------ Data in this exercise ------

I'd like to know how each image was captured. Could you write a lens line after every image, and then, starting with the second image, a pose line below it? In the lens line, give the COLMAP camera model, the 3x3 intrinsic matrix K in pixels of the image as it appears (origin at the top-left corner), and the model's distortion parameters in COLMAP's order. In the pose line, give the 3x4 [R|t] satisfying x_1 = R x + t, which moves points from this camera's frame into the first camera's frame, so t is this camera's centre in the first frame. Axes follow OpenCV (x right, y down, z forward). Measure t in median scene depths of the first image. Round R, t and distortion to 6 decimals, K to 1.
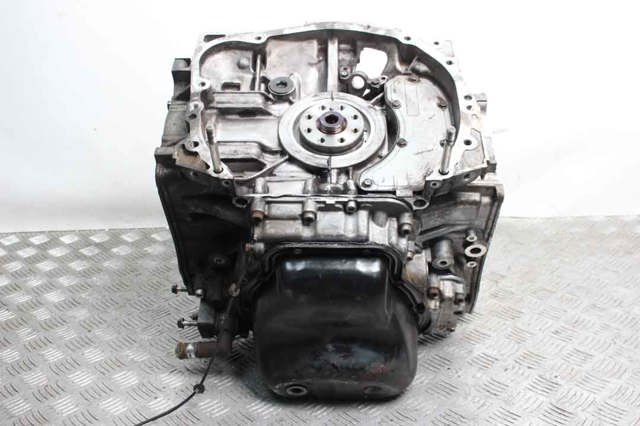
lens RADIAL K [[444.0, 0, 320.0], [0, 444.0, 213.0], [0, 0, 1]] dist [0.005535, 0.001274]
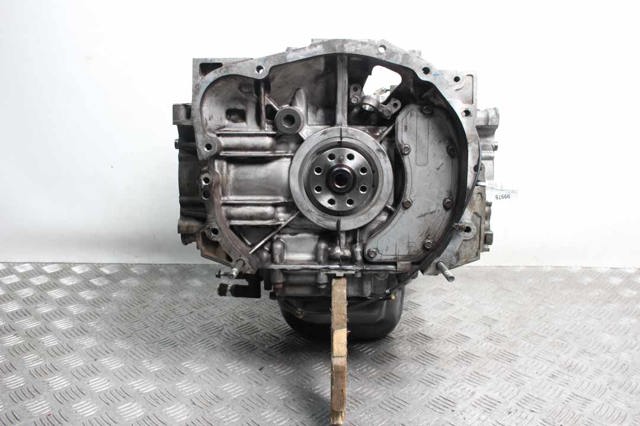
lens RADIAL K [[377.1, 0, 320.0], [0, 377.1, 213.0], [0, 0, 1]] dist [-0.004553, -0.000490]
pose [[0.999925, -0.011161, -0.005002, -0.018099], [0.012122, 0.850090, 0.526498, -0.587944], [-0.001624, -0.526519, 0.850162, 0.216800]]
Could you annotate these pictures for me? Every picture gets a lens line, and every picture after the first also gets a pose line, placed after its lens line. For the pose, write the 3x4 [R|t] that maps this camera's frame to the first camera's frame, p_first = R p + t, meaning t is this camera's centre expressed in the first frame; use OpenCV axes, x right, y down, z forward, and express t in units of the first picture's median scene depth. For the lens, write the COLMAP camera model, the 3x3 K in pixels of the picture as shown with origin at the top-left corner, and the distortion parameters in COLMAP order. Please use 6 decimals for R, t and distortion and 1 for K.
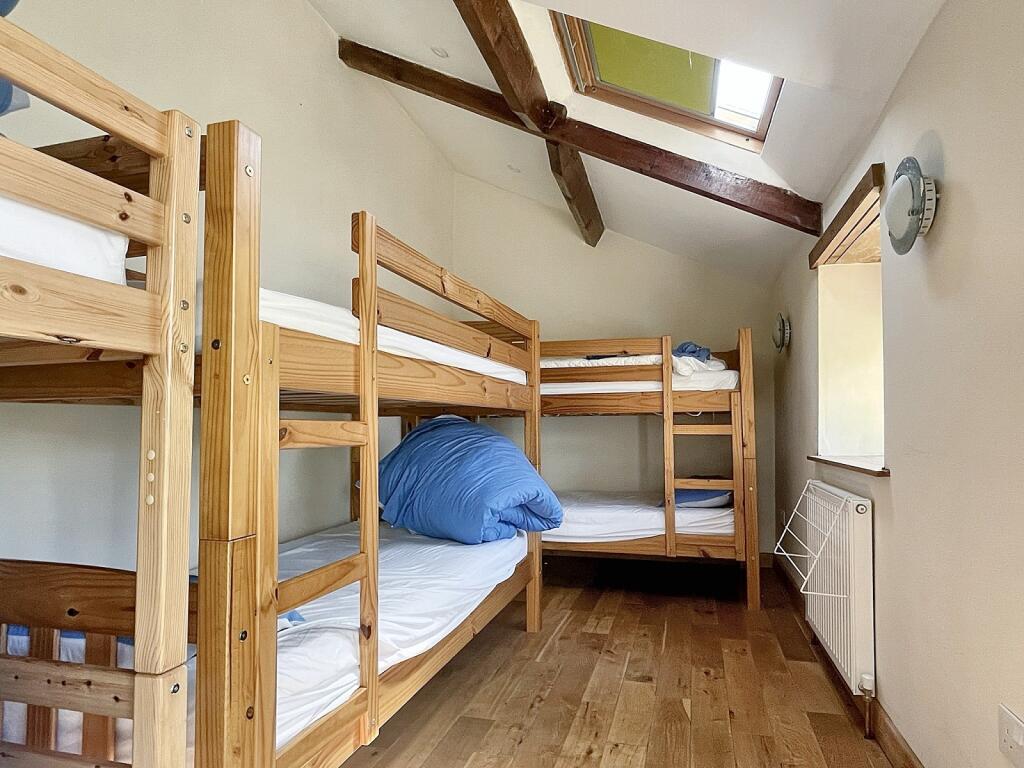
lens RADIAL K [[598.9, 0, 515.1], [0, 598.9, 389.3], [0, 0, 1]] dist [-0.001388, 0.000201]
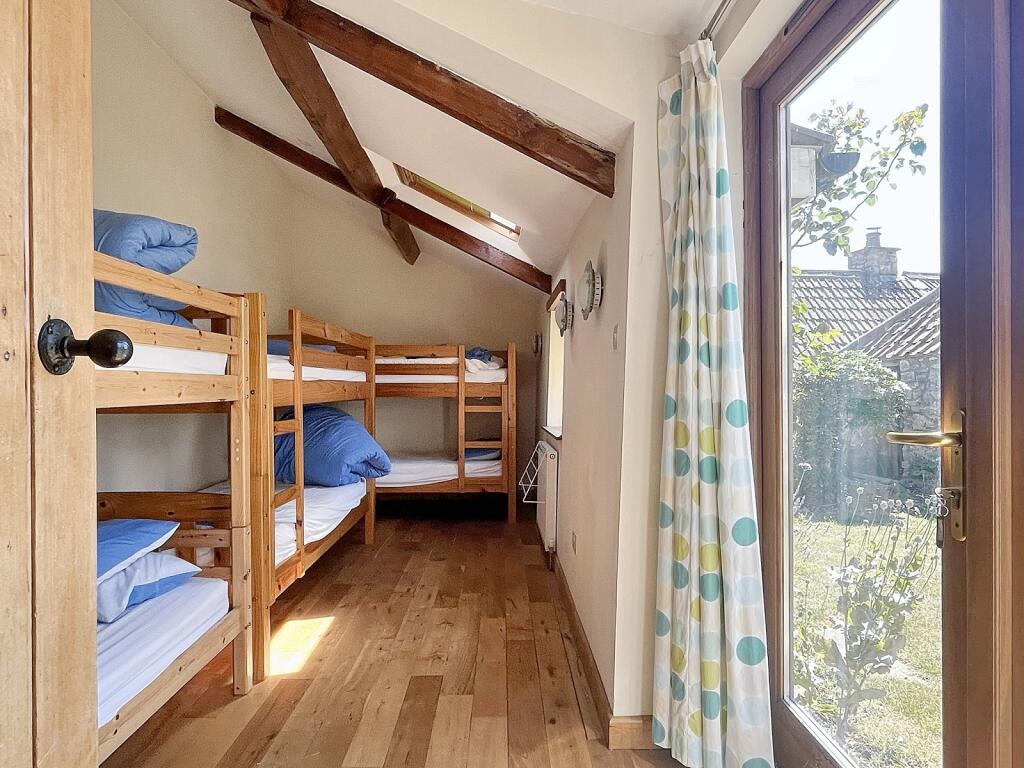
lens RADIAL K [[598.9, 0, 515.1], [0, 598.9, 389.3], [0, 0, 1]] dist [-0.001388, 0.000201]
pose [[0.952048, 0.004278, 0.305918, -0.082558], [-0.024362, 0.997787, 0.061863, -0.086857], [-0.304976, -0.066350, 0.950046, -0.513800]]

------

What to do
Transcribe the listing exactly, skipping pictures.

Response to the task
I'd like to know how each image was captured. Could you write a lens line after every image, and then, starting with the second image, a pose line below it? In the lens line, give the COLMAP camera model, the 3x3 intrinsic matrix K in pixels of the image as it appears (origin at the top-left corner), and the model's distortion parameters in COLMAP's order. In the pose line, give the 3x4 [R|t] satisfying x_1 = R x + t, which moves points from this camera's frame into the first camera's frame, so t is this camera's centre in the first frame. Axes follow OpenCV (x right, y down, z forward). Measure t in median scene depths of the first image. Round R, t and distortion to 6 decimals, K to 1.
lens RADIAL K [[444.0, 0, 320.0], [0, 444.0, 213.0], [0, 0, 1]] dist [0.005535, 0.001274]
lens RADIAL K [[377.1, 0, 320.0], [0, 377.1, 213.0], [0, 0, 1]] dist [-0.004553, -0.000490]
pose [[0.999925, -0.011161, -0.005002, -0.018099], [0.012122, 0.850090, 0.526498, -0.587944], [-0.001624, -0.526519, 0.850162, 0.216800]]
Could you annotate these pictures for me? Every picture gets a lens line, and every picture after the first also gets a pose line, placed after its lens line. For the pose, write the 3x4 [R|t] that maps this camera's frame to the first camera's frame, p_first = R p + t, meaning t is this camera's centre expressed in the first frame; use OpenCV axes, x right, y down, z forward, and express t in units of the first picture's median scene depth. For the lens, write the COLMAP camera model, the 3x3 K in pixels of the picture as shown with origin at the top-left corner, and the distortion parameters in COLMAP order. Please use 6 decimals for R, t and distortion and 1 for K.
lens RADIAL K [[598.9, 0, 515.1], [0, 598.9, 389.3], [0, 0, 1]] dist [-0.001388, 0.000201]
lens RADIAL K [[598.9, 0, 515.1], [0, 598.9, 389.3], [0, 0, 1]] dist [-0.001388, 0.000201]
pose [[0.952048, 0.004278, 0.305918, -0.082558], [-0.024362, 0.997787, 0.061863, -0.086857], [-0.304976, -0.066350, 0.950046, -0.513800]]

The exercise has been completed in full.